Bildirim süresinin 15 gün gibi kısa bir zamana gelip dayanmasında Vatandaşı fazla hareketlendiremedi.
Vatandaşın niçin bu kadar kaygısız olduğu konusunda yaptığımız araştırmalarda ilginç nedenler ortaya çıktı. Bu nedenler genellikle üç kısımda toplanıyor:
12 Eylül’den önce hisseli arsalar üzerine yapılan inşaatlara belediyenin imar durumu belgesi vermiş olması, vatandaş bunu geçerli bir ruhsat sanarak inşaatına bir şey olmayacağı kanısı içinde bildirimde bulunmayı gerekli görmüyor. Bu durumda olanların sayısı 50.000 civarında.
Kaçak inşaat sahiplerinin çoğu bildirim beyannamesi doldurmadığından arzuhalcilere doldurtmak zorunda kalıyor. Bir beyannamenin de 300 TL 1500 TL arasında doldurtulduğu belirtiliyor. Buda vatandaş için büyük bir külfet oluyor. Sonra her arzuhalcinin doldurduğu da tam doğru olmuyor. Vatandaş belediye ile arzuhalci arasında gidip geliyor, boş yere zaman harcıyor.

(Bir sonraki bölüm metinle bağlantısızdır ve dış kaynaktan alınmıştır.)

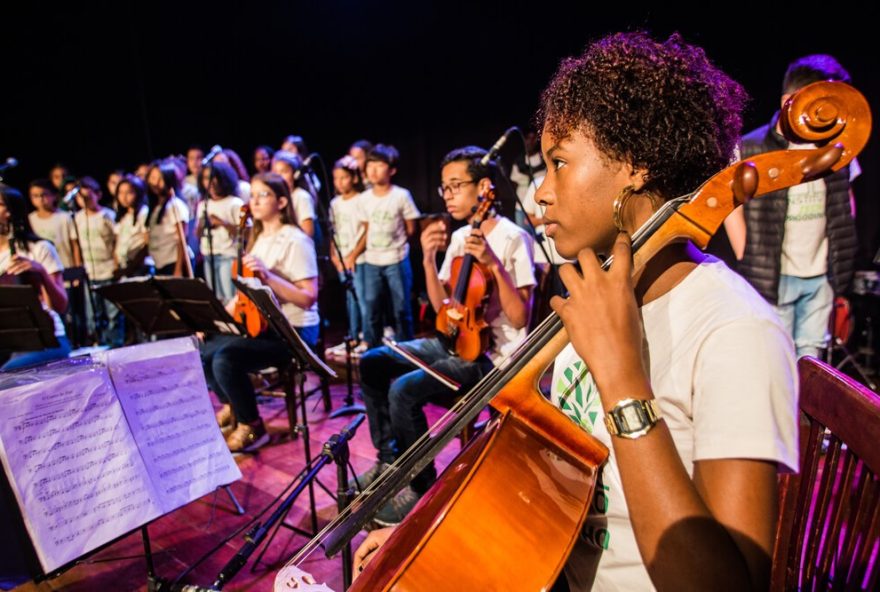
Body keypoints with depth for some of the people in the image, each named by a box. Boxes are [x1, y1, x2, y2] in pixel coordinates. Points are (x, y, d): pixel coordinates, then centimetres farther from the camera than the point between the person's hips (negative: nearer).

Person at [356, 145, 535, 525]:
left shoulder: (513, 238, -13)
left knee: (404, 389, -24)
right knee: (372, 363, 1)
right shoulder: (458, 237, 10)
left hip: (492, 354, -8)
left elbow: (519, 319, -18)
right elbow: (441, 305, 7)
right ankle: (389, 460, 13)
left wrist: (493, 264, -28)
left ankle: (420, 487, -2)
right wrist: (428, 259, -7)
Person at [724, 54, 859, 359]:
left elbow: (847, 198, 18)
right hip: (774, 276, -4)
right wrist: (750, 263, -8)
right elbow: (732, 209, -6)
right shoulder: (752, 148, -10)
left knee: (811, 356, 13)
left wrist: (842, 252, 11)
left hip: (822, 276, 4)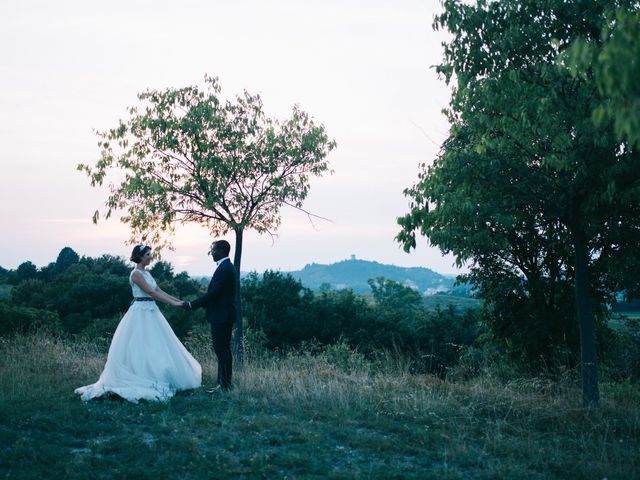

Vatandaş, bildirimde bulunursa büyük cezalar geleceğinden korkuyor. İlgililer ise bu korkunun yanlış olduğunu söylüyorlar ve 100 metre² bir yer için en büyük cezanın 20-30.000 TL olabileceğini belirtiyorlar. Bu ceza da taksitle beş yılda ödenebilecek.
İleriden beri konu üzerinde önemle duran gazetemizin araştırmaları sonucu saptadığı bu üç neden üzerine ilgililer eğilirse sanırız daha iyi sonuçlar alınır.